(DATASET RECORDS):

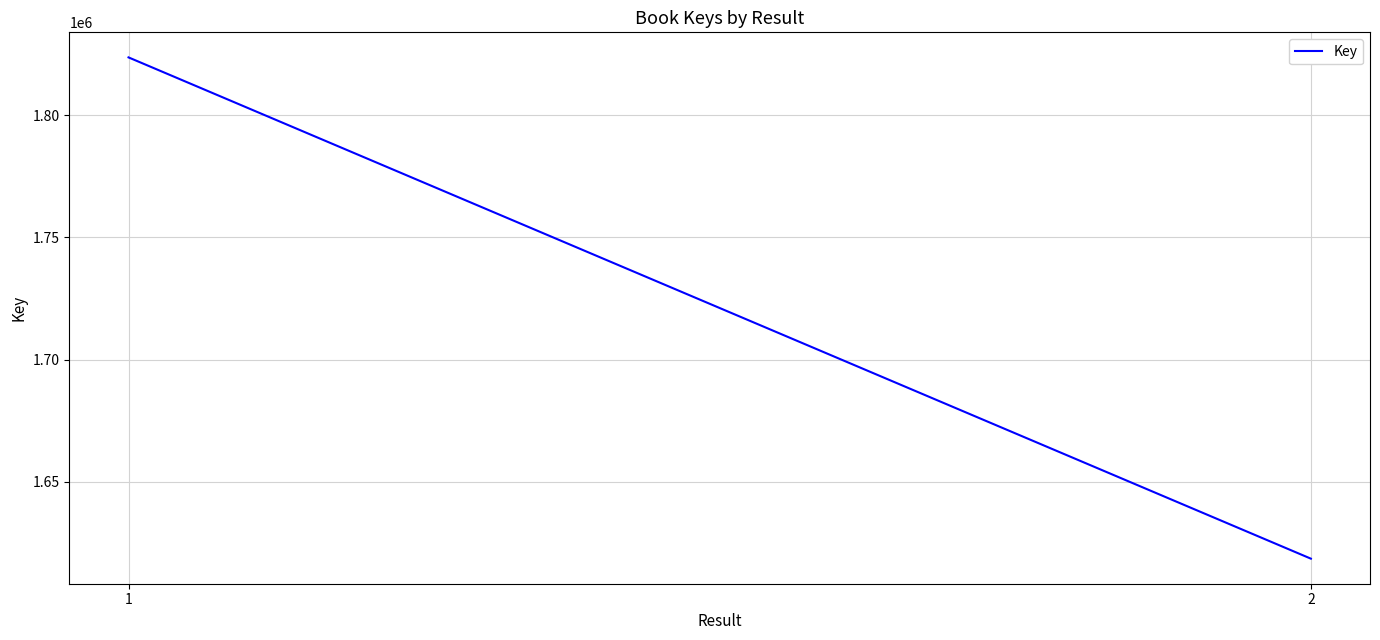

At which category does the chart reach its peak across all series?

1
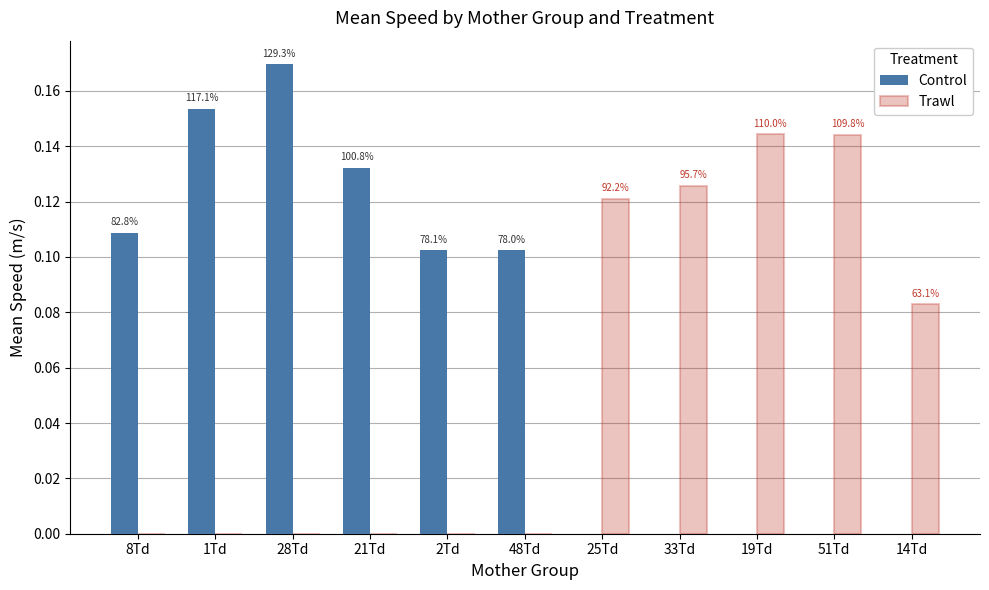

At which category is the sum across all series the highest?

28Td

(EXERCISE AIM):
Return every line of the listing above word for word, but leave the pictures out.

(RESULT):
At which category does the chart reach its peak across all series?

1

At which category is the sum across all series the highest?

28Td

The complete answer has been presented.